05/20/2024
Pretty accurate I’d say!!
IF HORSES WERE IN HIGH SCHOOL
Quarter horses: Definitely jocks. Strutting around flexing those muscles and showing off their butts. Responsible for all the trophies in the glass case.
Paints: Quarter horses with too much make-up.
Thoroughbreds: Preppies. They are athletes never jocks, monogrammed blankets, leather halters, Nike eventer shoes and the latest custom trailer and tack.
Appaloosas: Stoners. the like to drop acid so they can watch their spots move.
Arabians: RAH! RAH! SIS MOOM BAH! GGGOOOOOOOO TEAM!( Need I say more?)
Shetland ponies: Punks. Spikey hairdos, snotty attitudes and any colour of the rainbow.
Friesians: Bikers. Big, buff, always black, cigs hanging out the corner of their mouths and a dangerous glint in their eye.
Morgans: Nerdy teachers pet running around doing everything from yearbook to decorating the gym and rattling the bikers, stoners and jocks.
Drafts (All breeds): No real clique they're just the big guys who sit in the back of the room and fart a lot.
Hackney ponies: Band geeks. Marching along with their heads and knees held high, even going to the bathroom.
Warmbloods: The school staff and faculty. Looking down their noses with righteous indignation and disgust.

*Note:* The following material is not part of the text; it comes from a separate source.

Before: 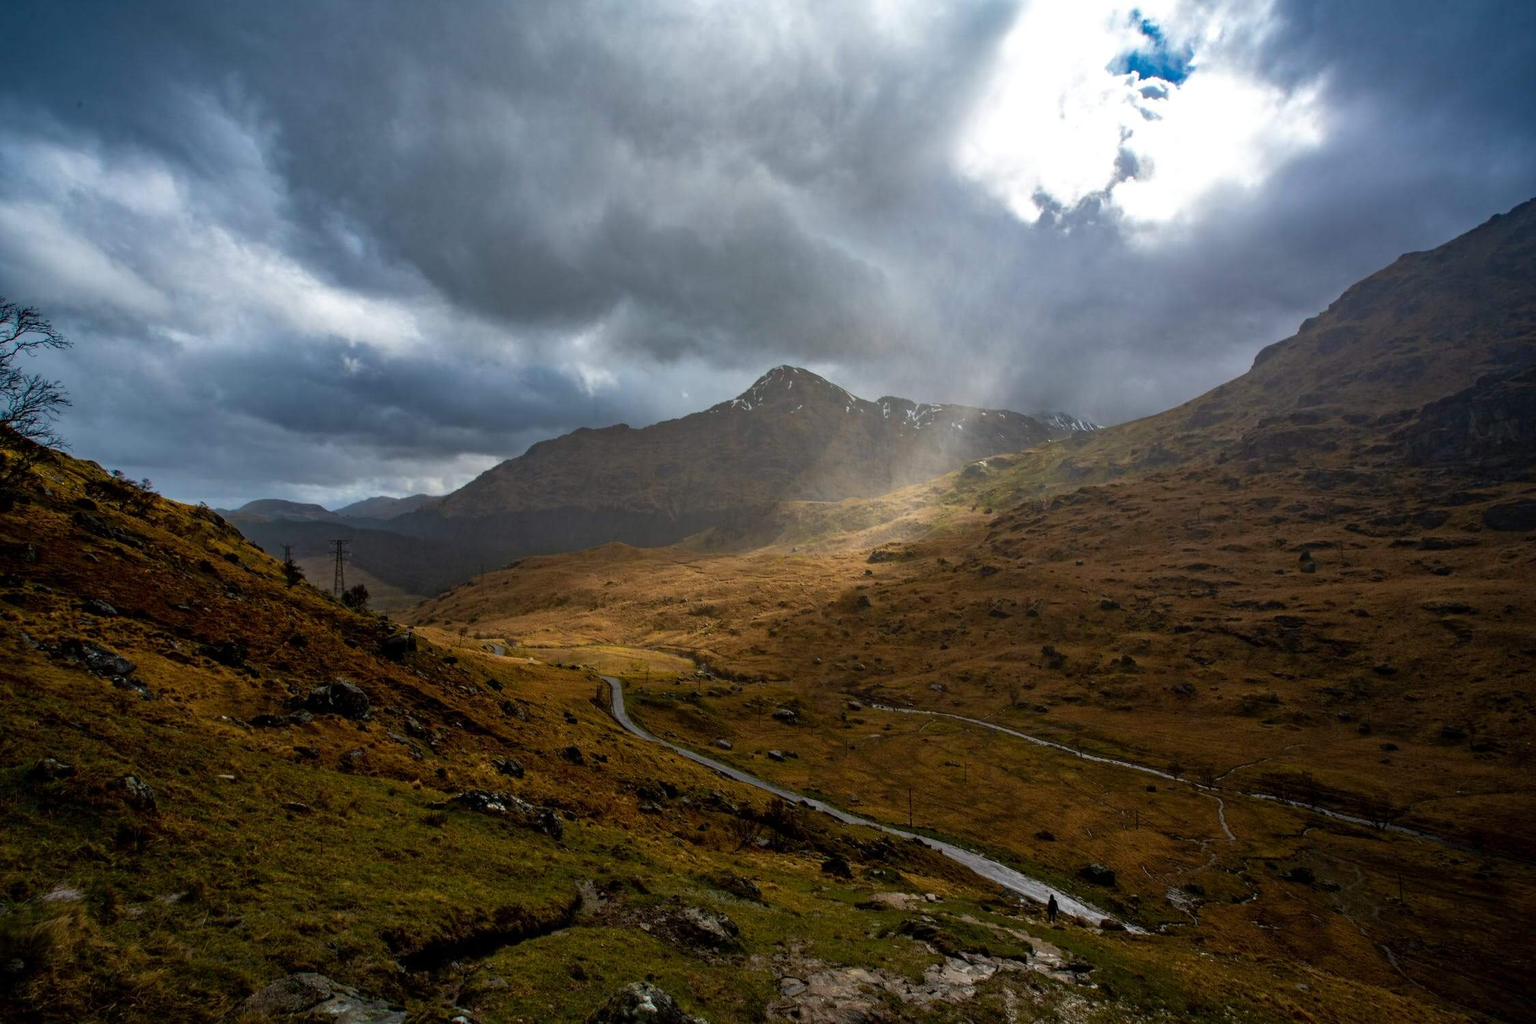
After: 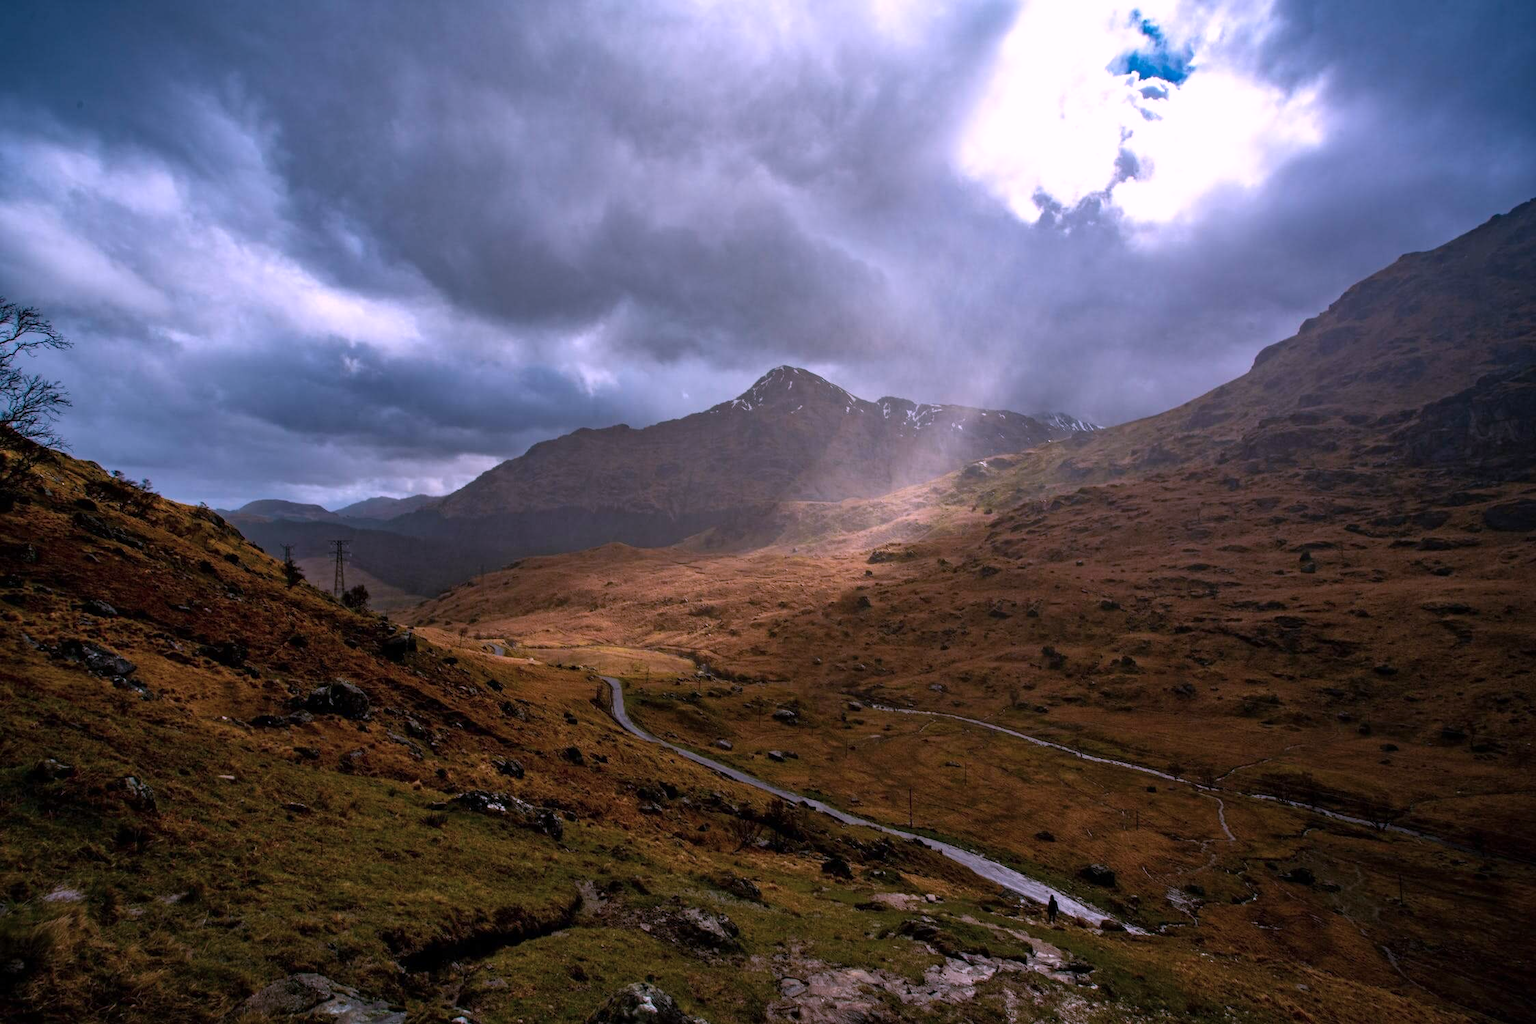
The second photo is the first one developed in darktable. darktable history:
exposure: exposure 0.075 EV, compensate exposure bias true, compensate highlight preservation false
color correction: highlights a* 15.2, highlights b* -25.3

Minis: Primary school students.
Donkeys: Would be the teachers with the ability 'to think' and remember what happened the day before. Less likely to step on your feet when dancing.
Saddlebreds: The ones riddled the teen angst, the artsy, drama club type?
Percheron: Cafeteria ladies.
Mustangs: The free spirits and the "rebels without a cause".
The PTA would be aged broodmares only.
Football team: Well the Budweiser Clydesdale's of course!!!!